Augsburger Allgemeine (Land Nord)
Wie der Schlüsseltrick aufflog
Prozess Eine Bande stiehlt mehrere Autos – bis ein Händler in der Nacht ins Geschäft kommt
Drei Mitglieder einer polnischen Bande von Autodieben sind jetzt vor dem Landgericht zu mehrjährigen Haftstrafen verurteilt worden. Mit einem simplen Schlüsseltrick hatten die Angeklagten und weitere zwischenzeitlich festgenommene Tatverdächtige Autohändler in verschiedenen Bundesländern hereinlegt. In Augsburg und in der Region stahlen sie so einen VW-Tiguan, einen VW-Passat, einen Volvo XC 60 und Mazda CX5.
Die Masche: Einer der Männer heuchelte Kaufinteresse vor. Er ließ sich von einem Händler ein auf dem Hof stehendes Auto seiner Wahl zeigen. Der Kunde startete auch den Motor, verabschiedete sich dann aber unter einem Vorwand mit einem „Dankeschön“. Nur war der zurückgegebene Autoschlüssel eine ausgetauschte Kopie. Das Original mit dem Transponder hatte er behalten. Nachts kam dann einer der jetzt angeklagten Fahrer, ausgestattet mit dem Funkschlüssel, und fuhr das Fahrzeug vom Firmengelände.
Die Staatsanwaltschaft hatte vor dem Landgericht 18 Diebstähle von teils hochwertigen Fahrzeugen im Wert von fast einer halben Million Euro angeklagt.
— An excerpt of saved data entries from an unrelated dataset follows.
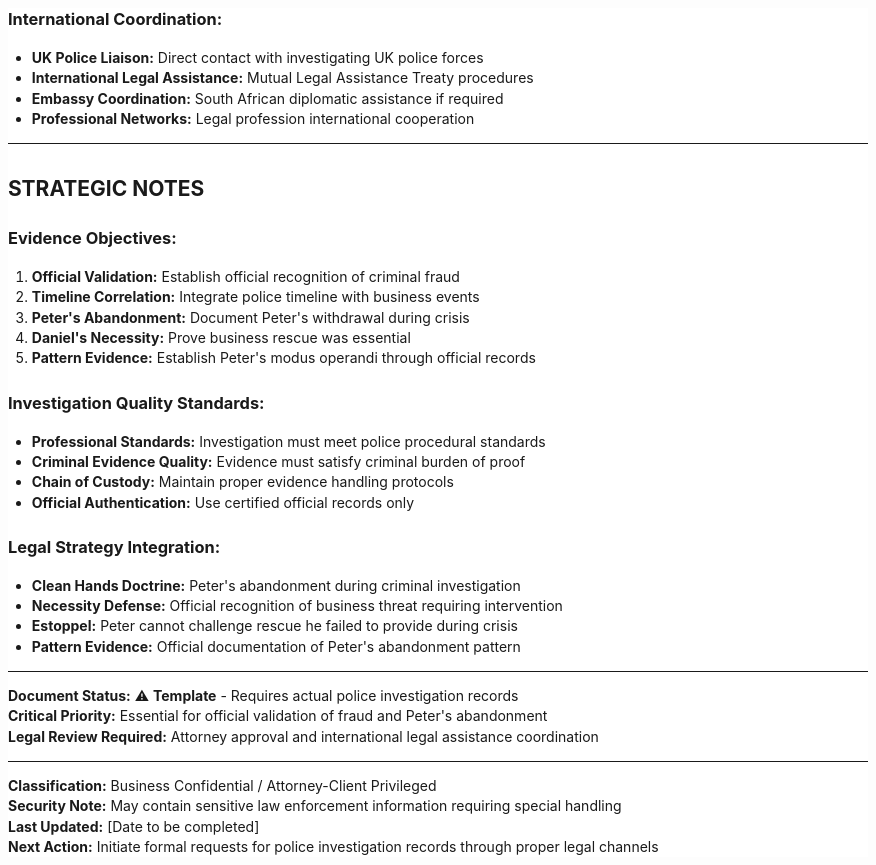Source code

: ### International Coordination:
- **UK Police Liaison:** Direct contact with investigating UK police forces
- **International Legal Assistance:** Mutual Legal Assistance Treaty procedures
- **Embassy Coordination:** South African diplomatic assistance if required
- **Professional Networks:** Legal profession international cooperation

---

## STRATEGIC NOTES

### Evidence Objectives:
1. **Official Validation:** Establish official recognition of criminal fraud
2. **Timeline Correlation:** Integrate police timeline with business events
3. **Peter's Abandonment:** Document Peter's withdrawal during crisis
4. **Daniel's Necessity:** Prove business rescue was essential
5. **Pattern Evidence:** Establish Peter's modus operandi through official records

### Investigation Quality Standards:
- **Professional Standards:** Investigation must meet police procedural standards
- **Criminal Evidence Quality:** Evidence must satisfy criminal burden of proof
- **Chain of Custody:** Maintain proper evidence handling protocols
- **Official Authentication:** Use certified official records only

### Legal Strategy Integration:
- **Clean Hands Doctrine:** Peter's abandonment during criminal investigation
- **Necessity Defense:** Official recognition of business threat requiring intervention
- **Estoppel:** Peter cannot challenge rescue he failed to provide during crisis
- **Pattern Evidence:** Official documentation of Peter's abandonment pattern

---

**Document Status:** ⚠️ **Template** - Requires actual police investigation records  
**Critical Priority:** Essential for official validation of fraud and Peter's abandonment  
**Legal Review Required:** Attorney approval and international legal assistance coordination

---

**Classification:** Business Confidential / Attorney-Client Privileged  
**Security Note:** May contain sensitive law enforcement information requiring special handling  
**Last Updated:** [Date to be completed]  
**Next Action:** Initiate formal requests for police investigation records through proper legal channels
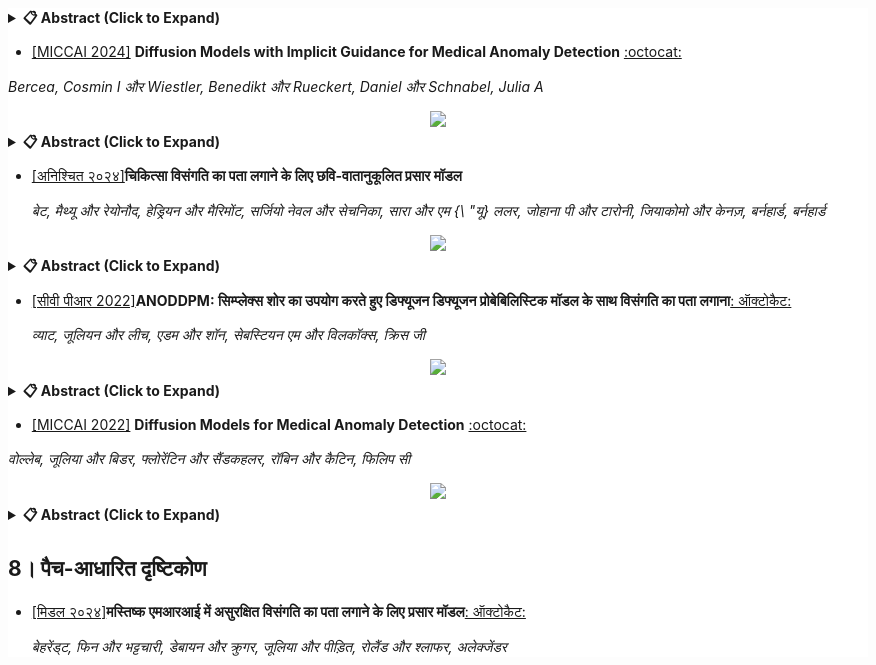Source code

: <details close><summary><b>📋 Abstract (Click to Expand)</b></summary></details>
  
- [[MICCAI 2024]](https://arxiv.org/pdf/2403.08464) **Diffusion Models with Implicit Guidance for Medical Anomaly Detection** [:octocat:](https://github.com/ci-ber/thor_ddpm)

_Bercea, Cosmin I और Wiestler, Benedikt और Rueckert, Daniel और Schnabel, Julia A_

<div align="center">
  <img src="https://github.com/user-attachments/assets/b5860d4f-eaaf-44bf-a0ea-1279f7d35446" width="50%">
</div>

<details close><summary><b>📋 Abstract (Click to Expand)</b></summary></details>

-   [\[अनिश्चित २०२४\]](https://link.springer.com/chapter/10.1007/978-3-031-73158-7_11)**चिकित्सा विसंगति का पता लगाने के लिए छवि-वातानुकूलित प्रसार मॉडल**

    _बेट, मैथ्यू और रेयोनौद, हेड्रियन और मैरिमोंट, सर्जियो नेवल और सेचनिका, सारा और एम {\\ "यू} ललर, जोहाना पी और टारोनी, जियाकोमो और केनज़, बर्नहार्ड, बर्नहार्ड_

<div align="center">
  <img src="https://github.com/user-attachments/assets/e4bd523f-f71e-45ed-825c-9024144a6fdc" width="50%">
</div>

<details close><summary><b>📋 Abstract (Click to Expand)</b></summary></details>

-   [\[सीवी पीआर 2022\]](https://openaccess.thecvf.com/content/CVPR2022W/NTIRE/papers/Wyatt_AnoDDPM_Anomaly_Detection_With_Denoising_Diffusion_Probabilistic_Models_Using_Simplex_CVPRW_2022_paper.pdf)**ANODDPM: सिम्प्लेक्स शोर का उपयोग करते हुए डिफ्यूजन डिफ्यूजन प्रोबेबिलिस्टिक मॉडल के साथ विसंगति का पता लगाना**[: ऑक्टोकैट:](https://github.com/julian-wyatt/anoddpm)

    _व्याट, जूलियन और लीच, एडम और शॉन, सेबस्टियन एम और विलकॉक्स, क्रिस जी_

<div align="center">
  <img src="https://github.com/user-attachments/assets/5e738dcc-ba84-4446-b996-9cc493f37bb9" width="50%">
</div>

<details close><summary><b>📋 Abstract (Click to Expand)</b></summary></details>
  
- [[MICCAI 2022]](https://arxiv.org/pdf/2203.04306) **Diffusion Models for Medical Anomaly Detection** [:octocat:](https://github.com/JuliaWolleb/diffusion-anomaly)

_वोल्लेब, जूलिया और बिडर, फ्लोरेंटिन और सैंडकहलर, रॉबिन और कैटिन, फिलिप सी_

<div align="center">
  <img src="https://github.com/user-attachments/assets/d26c0351-cf7d-4e8c-84d4-66f081f370ad" width="50%">
</div>

<details close><summary><b>📋 Abstract (Click to Expand)</b></summary></details>

## 8। पैच-आधारित दृष्टिकोण<div id = "s8"></div>

-   [\[मिडल २०२४\]](https://proceedings.mlr.press/v227/behrendt24a/behrendt24a.pdf)**मस्तिष्क एमआरआई में असुरक्षित विसंगति का पता लगाने के लिए प्रसार मॉडल**[: ऑक्टोकैट:](https://github.com/finnbehrendt/patched-diffusion-models-uad)

    _बेहरेंड्ट, फिन और भट्टचारी, डेबायन और क्रुगर, जूलिया और पीड़ित, रोलैंड और श्लाफर, अलेक्जेंडर_
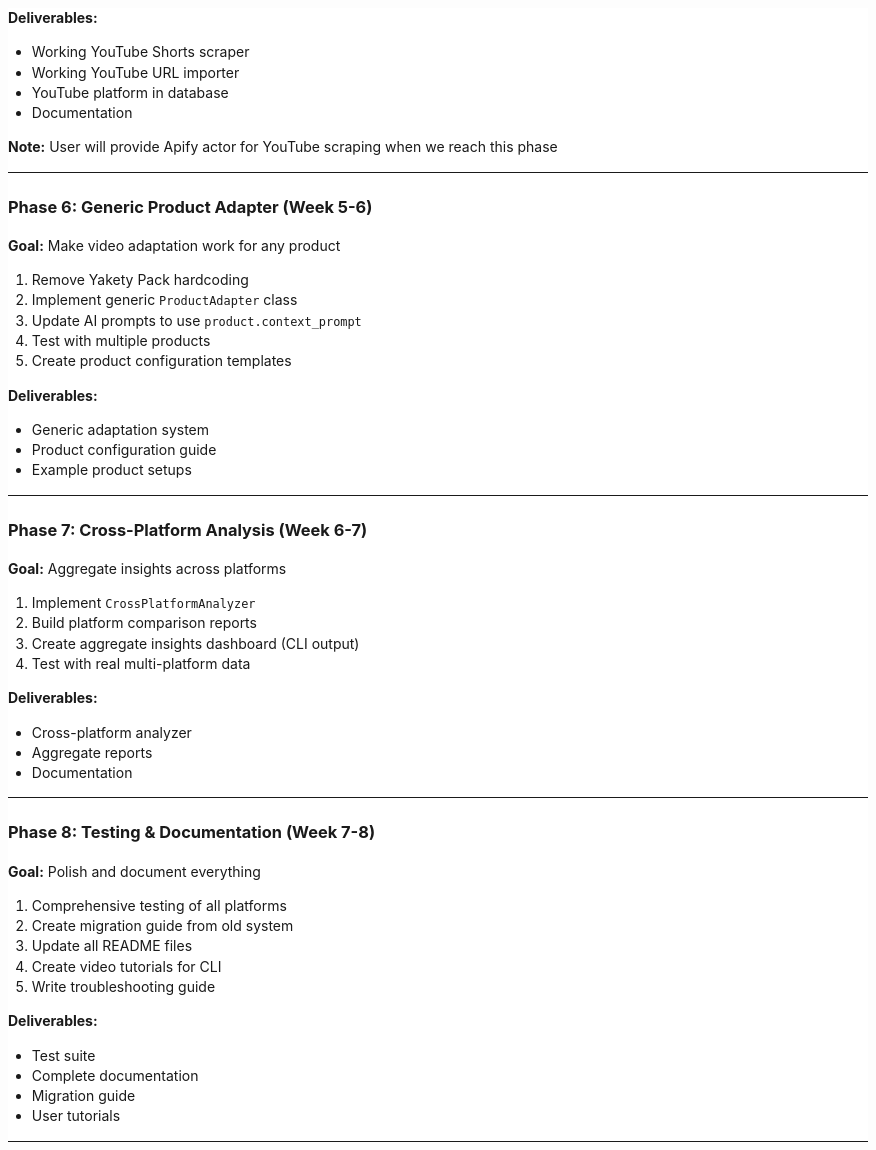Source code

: **Deliverables:**
- Working YouTube Shorts scraper
- Working YouTube URL importer
- YouTube platform in database
- Documentation

**Note:** User will provide Apify actor for YouTube scraping when we reach this phase

---

### Phase 6: Generic Product Adapter (Week 5-6)
**Goal:** Make video adaptation work for any product

1. Remove Yakety Pack hardcoding
2. Implement generic `ProductAdapter` class
3. Update AI prompts to use `product.context_prompt`
4. Test with multiple products
5. Create product configuration templates

**Deliverables:**
- Generic adaptation system
- Product configuration guide
- Example product setups

---

### Phase 7: Cross-Platform Analysis (Week 6-7)
**Goal:** Aggregate insights across platforms

1. Implement `CrossPlatformAnalyzer`
2. Build platform comparison reports
3. Create aggregate insights dashboard (CLI output)
4. Test with real multi-platform data

**Deliverables:**
- Cross-platform analyzer
- Aggregate reports
- Documentation

---

### Phase 8: Testing & Documentation (Week 7-8)
**Goal:** Polish and document everything

1. Comprehensive testing of all platforms
2. Create migration guide from old system
3. Update all README files
4. Create video tutorials for CLI
5. Write troubleshooting guide

**Deliverables:**
- Test suite
- Complete documentation
- Migration guide
- User tutorials

---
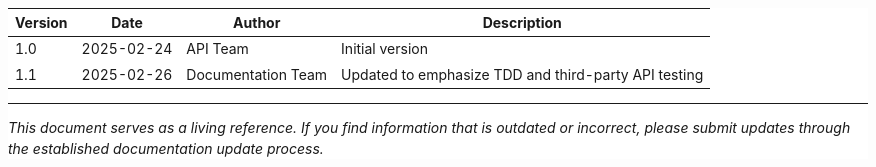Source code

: | Version | Date | Author | Description |
|---------|------|--------|-------------|
| 1.0 | 2025-02-24 | API Team | Initial version |
| 1.1 | 2025-02-26 | Documentation Team | Updated to emphasize TDD and third-party API testing |

---

*This document serves as a living reference. If you find information that is outdated or incorrect, please submit updates through the established documentation update process.*
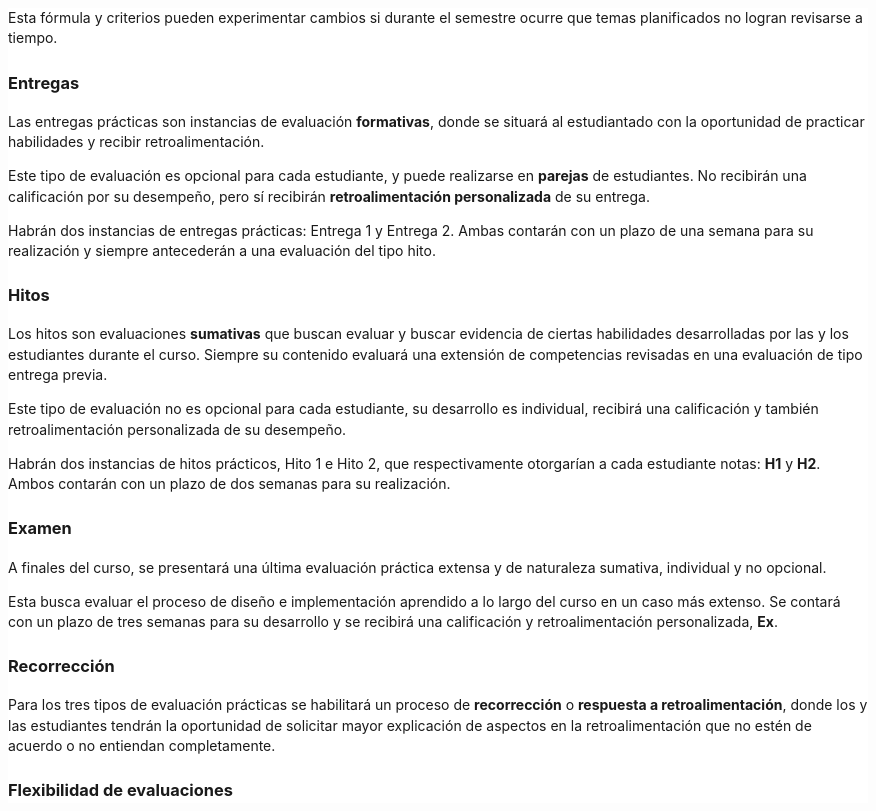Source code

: Esta fórmula y criterios pueden experimentar cambios si durante el semestre ocurre que temas planificados no logran revisarse a tiempo.


### Entregas

Las entregas prácticas son instancias de evaluación **formativas**,
donde se situará al estudiantado con la oportunidad de practicar habilidades y recibir retroalimentación.

Este tipo de evaluación es opcional para cada estudiante,
y puede realizarse en **parejas** de estudiantes.
No recibirán una calificación por su desempeño,
pero sí recibirán **retroalimentación personalizada** de su entrega.

Habrán dos instancias de entregas prácticas: Entrega 1 y Entrega 2.
Ambas contarán con un plazo de una semana para su realización
y siempre antecederán a una evaluación del tipo hito. 


### Hitos

Los hitos son evaluaciones **sumativas** que buscan evaluar y buscar evidencia de ciertas habilidades desarrolladas por las y los estudiantes durante el curso.
Siempre su contenido evaluará una extensión de competencias revisadas en una evaluación de tipo entrega previa.

Este tipo de evaluación no es opcional para cada estudiante,
su desarrollo es individual,
recibirá una calificación y también retroalimentación personalizada de su desempeño.

Habrán dos instancias de hitos prácticos, Hito 1 e Hito 2, que respectivamente otorgarían a cada estudiante notas: **H1** y **H2**.
Ambos contarán con un plazo de dos semanas para su realización.

### Examen

A finales del curso,
se presentará una última evaluación práctica extensa y de naturaleza sumativa,
individual
y no opcional.

Esta busca evaluar el proceso de diseño e implementación aprendido a lo largo del curso en un caso más extenso.
Se contará con un plazo de tres semanas para su desarrollo y se recibirá una calificación y retroalimentación personalizada, **Ex**.

### Recorrección

Para los tres tipos de evaluación prácticas se habilitará un proceso de **recorrección** o **respuesta a retroalimentación**,
donde los y las estudiantes tendrán la oportunidad de solicitar mayor explicación de aspectos en la retroalimentación que no estén de acuerdo o no entiendan completamente.

### Flexibilidad de evaluaciones

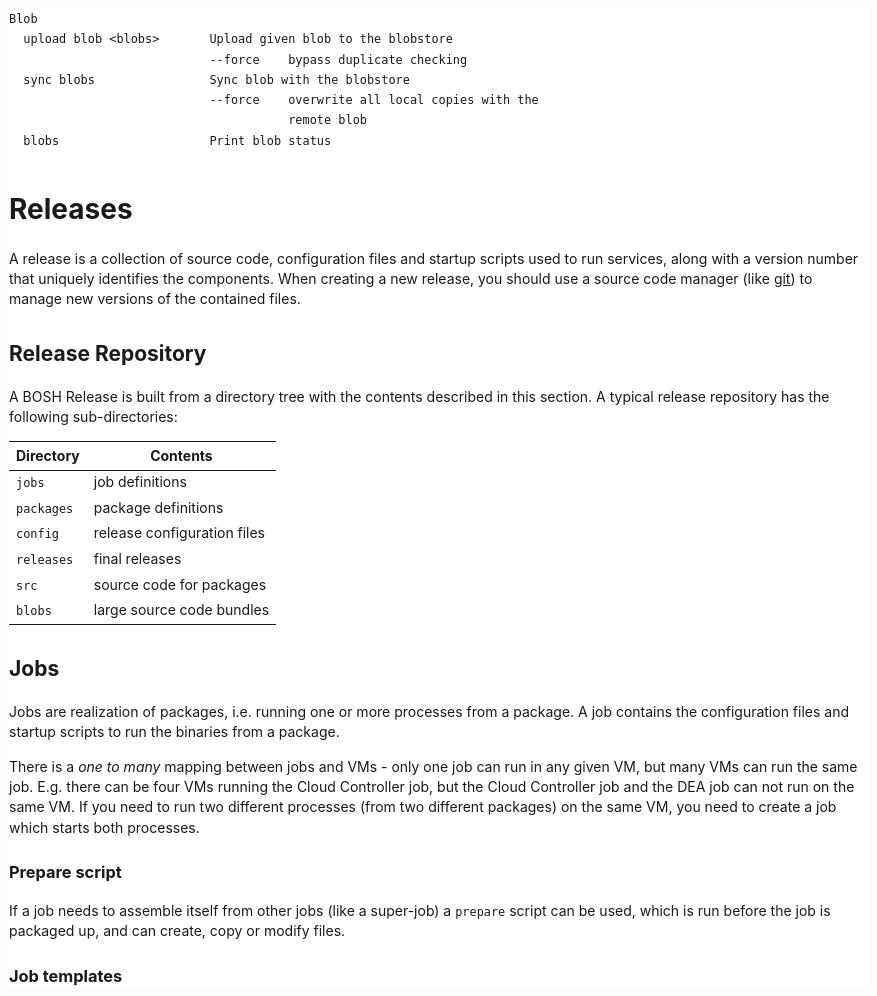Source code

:     Blob
      upload blob <blobs>       Upload given blob to the blobstore
                                --force    bypass duplicate checking
      sync blobs                Sync blob with the blobstore
                                --force    overwrite all local copies with the
                                           remote blob
      blobs                     Print blob status

# Releases #

A release is a collection of source code, configuration files and startup scripts used to run services, along with a version number that uniquely identifies the components. When creating a new release, you should use a source code manager (like [git](http://git-scm.com/)) to manage new versions of the contained files.

## Release Repository ##

A BOSH Release is built from a directory tree with the contents described in this section. A typical release repository has the following sub-directories:

| Directory 	| Contents 	|
| ------------	| ----------	|
| `jobs` 	| job definitions 	|
| `packages` 	| package definitions 	|
| `config` 	| release configuration files 	|
| `releases` 	| final releases 	|
| `src` 	| source code for packages 	|
| `blobs` 	| large source code bundles 	|

## Jobs ##

Jobs are realization of packages, i.e. running one or more processes from a package. A job contains the configuration files and startup scripts to run the binaries from a package.

There is a *one to many* mapping between jobs and VMs - only one job can run in any given VM, but many VMs can run the same job. E.g. there can be four VMs running the Cloud Controller job, but the Cloud Controller job and the DEA job can not run on the same VM. If you need to run two different processes (from two different packages) on the same VM, you need to create a job which starts both processes.

### Prepare script ###

If a job needs to assemble itself from other jobs (like a super-job) a `prepare` script can be used, which is run before the job is packaged up, and can create, copy or modify files.

### Job templates ###
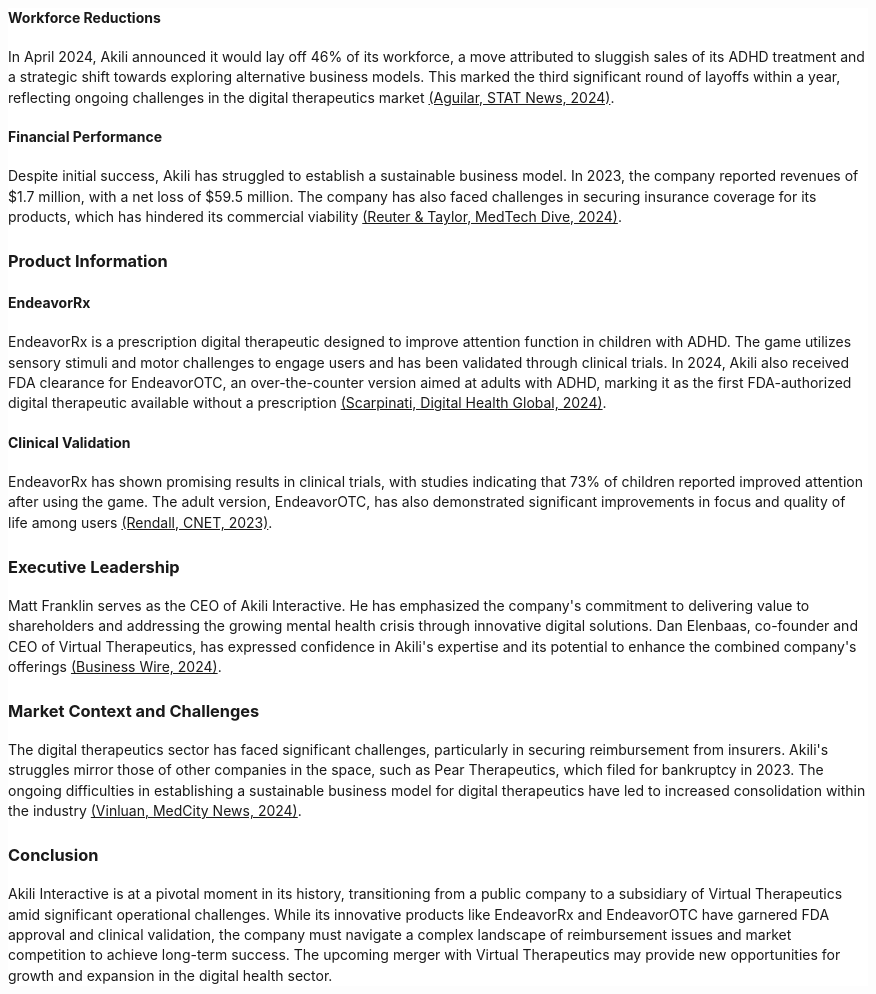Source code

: #### Workforce Reductions
In April 2024, Akili announced it would lay off 46% of its workforce, a move attributed to sluggish sales of its ADHD treatment and a strategic shift towards exploring alternative business models. This marked the third significant round of layoffs within a year, reflecting ongoing challenges in the digital therapeutics market [(Aguilar, STAT News, 2024)](https://www.statnews.com/2024/04/30/akili-interactive-digital-therapeutics-firm-announce-layoffs-restructuring/).

#### Financial Performance
Despite initial success, Akili has struggled to establish a sustainable business model. In 2023, the company reported revenues of $1.7 million, with a net loss of $59.5 million. The company has also faced challenges in securing insurance coverage for its products, which has hindered its commercial viability [(Reuter & Taylor, MedTech Dive, 2024)](https://www.medtechdive.com/news/akili-sell-34m-virtual-therapeutics-digital/717570/).

### Product Information
#### EndeavorRx
EndeavorRx is a prescription digital therapeutic designed to improve attention function in children with ADHD. The game utilizes sensory stimuli and motor challenges to engage users and has been validated through clinical trials. In 2024, Akili also received FDA clearance for EndeavorOTC, an over-the-counter version aimed at adults with ADHD, marking it as the first FDA-authorized digital therapeutic available without a prescription [(Scarpinati, Digital Health Global, 2024)](https://www.digitalhealthglobal.com/akili-secures-fda-clearance-for-endeavorotc/).

#### Clinical Validation
EndeavorRx has shown promising results in clinical trials, with studies indicating that 73% of children reported improved attention after using the game. The adult version, EndeavorOTC, has also demonstrated significant improvements in focus and quality of life among users [(Rendall, CNET, 2023)](https://www.cnet.com/health/mental/what-to-know-about-endeavor-the-video-game-to-treat-adhd/).

### Executive Leadership
Matt Franklin serves as the CEO of Akili Interactive. He has emphasized the company's commitment to delivering value to shareholders and addressing the growing mental health crisis through innovative digital solutions. Dan Elenbaas, co-founder and CEO of Virtual Therapeutics, has expressed confidence in Akili's expertise and its potential to enhance the combined company's offerings [(Business Wire, 2024)](https://finance.yahoo.com/news/virtual-therapeutics-akili-interactive-enter-120000485.html).

### Market Context and Challenges
The digital therapeutics sector has faced significant challenges, particularly in securing reimbursement from insurers. Akili's struggles mirror those of other companies in the space, such as Pear Therapeutics, which filed for bankruptcy in 2023. The ongoing difficulties in establishing a sustainable business model for digital therapeutics have led to increased consolidation within the industry [(Vinluan, MedCity News, 2024)](https://medcitynews.com/2024/08/digital-therapeutics-reimbursement-cms-medicare-insurance-payers-clinical-trials/).

### Conclusion
Akili Interactive is at a pivotal moment in its history, transitioning from a public company to a subsidiary of Virtual Therapeutics amid significant operational challenges. While its innovative products like EndeavorRx and EndeavorOTC have garnered FDA approval and clinical validation, the company must navigate a complex landscape of reimbursement issues and market competition to achieve long-term success. The upcoming merger with Virtual Therapeutics may provide new opportunities for growth and expansion in the digital health sector.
Eine Zahl, die im Urteil allerdings nicht mehr auftaucht. Aufgrund einer Verfahrensabsprache mit den Verteidigern und der Staatsanwaltschaft hat die Dritte Strafkammer die Mehrzahl der Fälle vorläufig eingestellt. Zwei 27 und 28 Jahre alte Angeklagte, beide vorbestraft, haben im Prozess gestanden, die Fahrzeuge via Berlin über die deutsch-polnische Grenze gebracht zu haben. Sie müssen für vier beziehungsweise fast sechs Jahre ins Gefängnis. Der mit 40 Jahren älteste Angeklagte gab zu, die Autodiebstähle geplant und überwacht zu haben. Das ahndete das Gericht mit einer Freiheitsstrafe von fast sieben Jahren. Die Richter folgten auch seinem im Prozess geäußerten Wunsch, sie wiesen ihn wegen seiner Drogensucht in eine Klinik ein.
In der Bande gehörte der 40-Jährige augenscheinlich der mittleren Führungsebene an. „Es ist so, wie es immer läuft“, sagte seine Verteidigerin Mandana Maus. „Die, die das ganz große Geld gemacht haben, sitzen hier nicht auf der Anklagebank.“Vielleicht demnächst vor anderen Gerichten. Im Laufe der Ermittlungen sind noch vier mutmaßliche Bandenmitglieder festgenommen worden. Sie sitzen in anderen Bundesländern in U-Haft.
Den Dieben, die mit gestohlenen Autokennzeichen fuhren, war immer ein „Pilotfahrzeug“vorausgefahren. Sein Fahrer sollte, falls er Polizei sah, sie warnen. Um zu verhindern, dass ihr Schlüsseltrick vorzeitig aufflog, waren Mitglieder der Bande stets kurz vor Geschäftsschluss im Autohaus erschienen. Sie wollten sichergehen, dass an dem Tag kein weiterer Kunde sich für das Fahrzeug interessiert. Was zweimal dennoch der Fall war. Daraufhin fuhren die Händler das Auto mit einem Ersatzschlüssel weg und versteckten es. Ein Händler kehrte nachts in sein Geschäft zurück, bemerkte den Diebstahl und rief die Polizei. Das gestohlene Auto wurde in derselben Nacht im Zuge einer sofort eingeleiteten Fahndung vor der deutsch-polnischen Grenze gesichtet, sein Fahrer festgenommen. Abgehörte Telefongespräche brachte die Polizei auf die Spur weiterer Bandenmitglieder.